EXERCISE OBJECTIVE: Quote the lines of the items from the very first one through the line that contains "v(32.7, 0) *", including both ends, and leave the pictures out of your answer.
------------------------------------
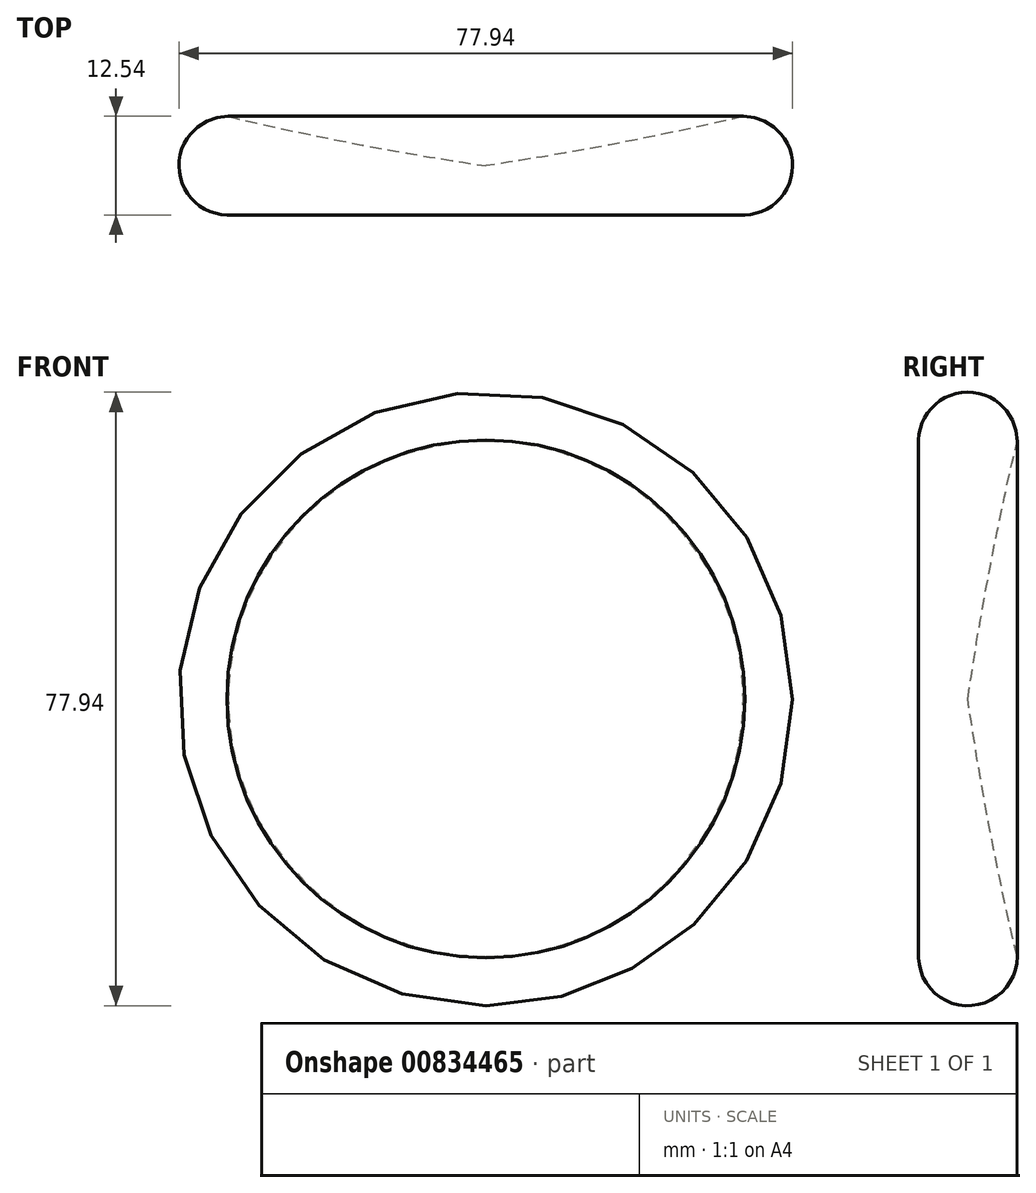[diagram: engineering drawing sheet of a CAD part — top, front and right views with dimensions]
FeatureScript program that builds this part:
annotation { "Feature Type Name" : "Feature", "Feature Type Description" : "" }
export const myFeature = defineFeature(function(context is Context, id is Id, definition is map)
    precondition{}
    {
        {
            var Q0;
            Q0=qCreatedBy(makeId("Top.planeOp"),FACE);
            var sketch = newSketch(context, id + "F0", { "sketchPlane" : qUnion([Q0])});
            skCircle(sketch, "E0", {"center": v(32.7, 0) * mm, "radius": 6.27 * mm});
            skLineSegment(sketch, "E1", {"start": v(32.9, -6.27) * mm, "end": v(0, -6.27) * mm});
            skLineSegment(sketch, "E2", {"start": v(0, -6.27) * mm, "end": v(0, 0) * mm});
            skArc(sketch, "E3", {"start": v(0, 0) * mm, "mid": v(16.43, 2.77) * mm, "end": v(32.73, 6.27) * mm});
            skSolve(sketch);
        }
        {
            var Q0;
            {var subQ5=sQuery(id+"F0.wireOp",EDGE,"E2");Q0=makeQuery(id+"F0.imprint","IMPRINT",FACE,{"disambiguationData":[TD([[makeQuery(id+"F0.imprint","IMPRINT",EDGE,{"derivedFrom":subQ5}),-1.0]])]});}
            var Q1;
            {var subQ0=sQuery(id+"F0.wireOp",EDGE,"E3");var subQ1=sQuery(id+"F0.wireOp",EDGE,"E0");var subQ2=makeQuery(id+"F0.imprint","INTERSECT",VERTEX,{"disambiguationData":[OD(1.0)],"derivedFrom":[subQ1,subQ0]});Q1=makeQuery(id+"F0.imprint","IMPRINT",FACE,{"disambiguationData":[TD([[makeQuery(id+"F0.imprint","IMPRINT",EDGE,{"disambiguationData":[TD([[subQ2,-1.0]])],"derivedFrom":subQ1}),1.0]])]});}
            var Q2;
            Q2=sQuery(id+"F0.wireOp",EDGE,"E2");
            revolve(context, id + "F1", {"surfaceOperationType" : NewSurfaceOperationType.NEW, "entities" : qUnion([Q0, Q1]), "axis" : qUnion([Q2]), "revolveType" : RevolveType.FULL});
        }
    });
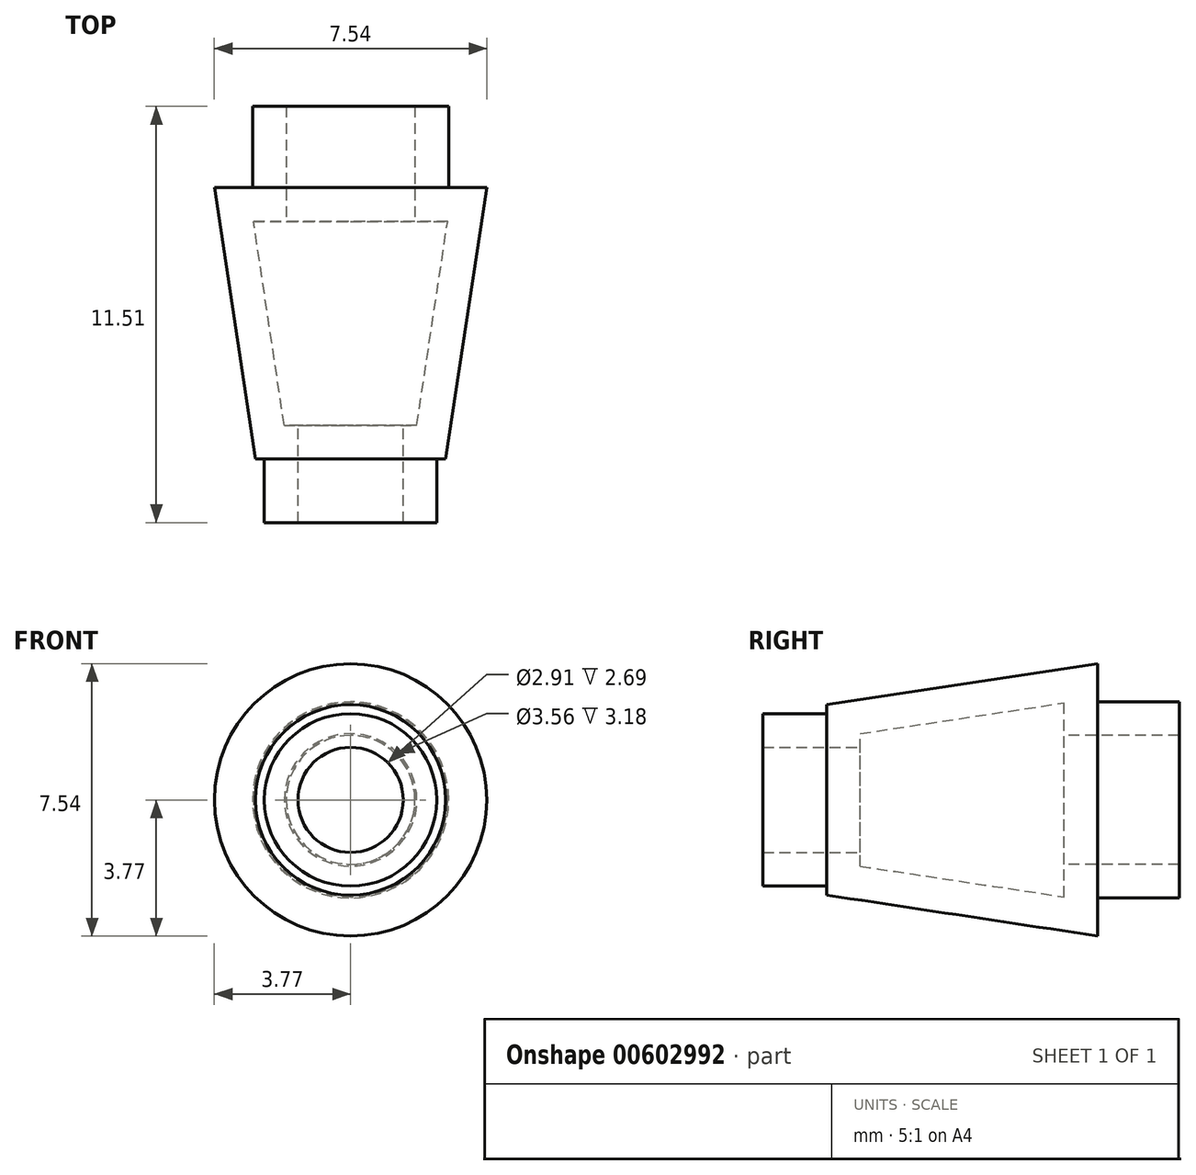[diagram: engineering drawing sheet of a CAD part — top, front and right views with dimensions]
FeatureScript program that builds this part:
annotation { "Feature Type Name" : "Feature", "Feature Type Description" : "" }
export const myFeature = defineFeature(function(context is Context, id is Id, definition is map)
    precondition{}
    {
        {
            var Q0;
            Q0=qCreatedBy(makeId("Front.planeOp"),FACE);
            var sketch = newSketch(context, id + "F0", { "sketchPlane" : qUnion([Q0])});
            skCircle(sketch, "E0", {"center": v(0, 0) * mm, "radius": 3.77 * mm});
            skSolve(sketch);
        }
        {
            var Q0;
            Q0 = qSketchRegion(id + "F0", true);
            extrude(context, id + "F1", {"entities" : qUnion([Q0]), "oppositeDirection" : true, "depth" : 7.5 * mm, "offsetDistance" : 25 * mm});
        }
        {
            var Q0;
            Q0=makeQuery(id+"F1.opExtrude","CAP_FACE",FACE,{"disambiguationData":[OSD([sQuery(id+"F0.wireOp",EDGE,"E0")])],"isStart":true});
            var sketch = newSketch(context, id + "F2", { "sketchPlane" : qUnion([Q0])});
            skCircle(sketch, "E1", {"center": v(0, 0) * mm, "radius": 2.63 * mm});
            skSolve(sketch);
        }
        {
            var Q1;
            Q1=makeQuery(id+"F1.opExtrude","CAP_FACE",FACE,{"disambiguationData":[OSD([sQuery(id+"F0.wireOp",EDGE,"E0")])],"isStart":false});
            var Q2;
            Q2=makeQuery(id+"F2.imprint","IMPRINT",FACE,{"disambiguationData":[TD([[makeQuery(id+"F2.imprint","IMPRINT",EDGE,{"derivedFrom":sQuery(id+"F2.wireOp",EDGE,"E1")}),1.0]])]});
            loft(context, id + "F3", {"operationType" : NewBodyOperationType.INTERSECT, "sheetProfilesArray" : [{ "sheetProfileEntities" : qUnion([Q1]) }, { "sheetProfileEntities" : qUnion([Q2]) }]});
        }
        {
            var Q0;
            Q0=qCreatedBy(makeId("Front.planeOp"),FACE);
            var sketch = newSketch(context, id + "F4", { "sketchPlane" : qUnion([Q0])});
            skCircle(sketch, "E2", {"center": v(0, 0) * mm, "radius": 2.39 * mm});
            skSolve(sketch);
        }
        {
            var Q0;
            Q0 = qSketchRegion(id + "F4", true);
            extrude(context, id + "F5", {"entities" : qUnion([Q0]), "operationType" : NewBodyOperationType.ADD, "depth" : 1.76 * mm, "offsetDistance" : 25 * mm});
        }
        {
            var Q0;
            Q0=makeQuery(id+"F1.opExtrude","CAP_FACE",FACE,{"disambiguationData":[OSD([sQuery(id+"F0.wireOp",EDGE,"E0")])],"isStart":false});
            var sketch = newSketch(context, id + "F6", { "sketchPlane" : qUnion([Q0])});
            skCircle(sketch, "E3", {"center": v(0, 0) * mm, "radius": 2.71 * mm});
            skSolve(sketch);
        }
        {
            var Q0;
            Q0=makeQuery(id+"F6.imprint","IMPRINT",FACE,{"disambiguationData":[TD([[makeQuery(id+"F6.imprint","IMPRINT",EDGE,{"derivedFrom":sQuery(id+"F6.wireOp",EDGE,"E3")}),1.0]])]});
            extrude(context, id + "F7", {"entities" : qUnion([Q0]), "operationType" : NewBodyOperationType.ADD, "depth" : 2.25 * mm, "offsetDistance" : 25 * mm});
        }
        {
            var Q0;
            Q0=makeQuery(id+"F5.opExtrude","CAP_FACE",FACE,{"disambiguationData":[OSD([sQuery(id+"F4.wireOp",EDGE,"E2")])],"isStart":false});
            var Q1;
            Q1=makeQuery(id+"F7.opExtrude","CAP_FACE",FACE,{"disambiguationData":[OSD([sQuery(id+"F6.wireOp",EDGE,"E3")])],"isStart":false});
            shell(context, id + "F8", {"entities" : qUnion([Q0, Q1]), "thickness" : 0.93 * mm});
        }
    });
------------------------------------
REPLY TO THE TASK:
[diagram: engineering drawing sheet of a CAD part — top, front and right views with dimensions]
FeatureScript program that builds this part:
annotation { "Feature Type Name" : "Feature", "Feature Type Description" : "" }
export const myFeature = defineFeature(function(context is Context, id is Id, definition is map)
    precondition{}
    {
        {
            var Q0;
            Q0=qCreatedBy(makeId("Top.planeOp"),FACE);
            var sketch = newSketch(context, id + "F0", { "sketchPlane" : qUnion([Q0])});
            skCircle(sketch, "E0", {"center": v(32.7, 0) * mm, "radius": 6.27 * mm});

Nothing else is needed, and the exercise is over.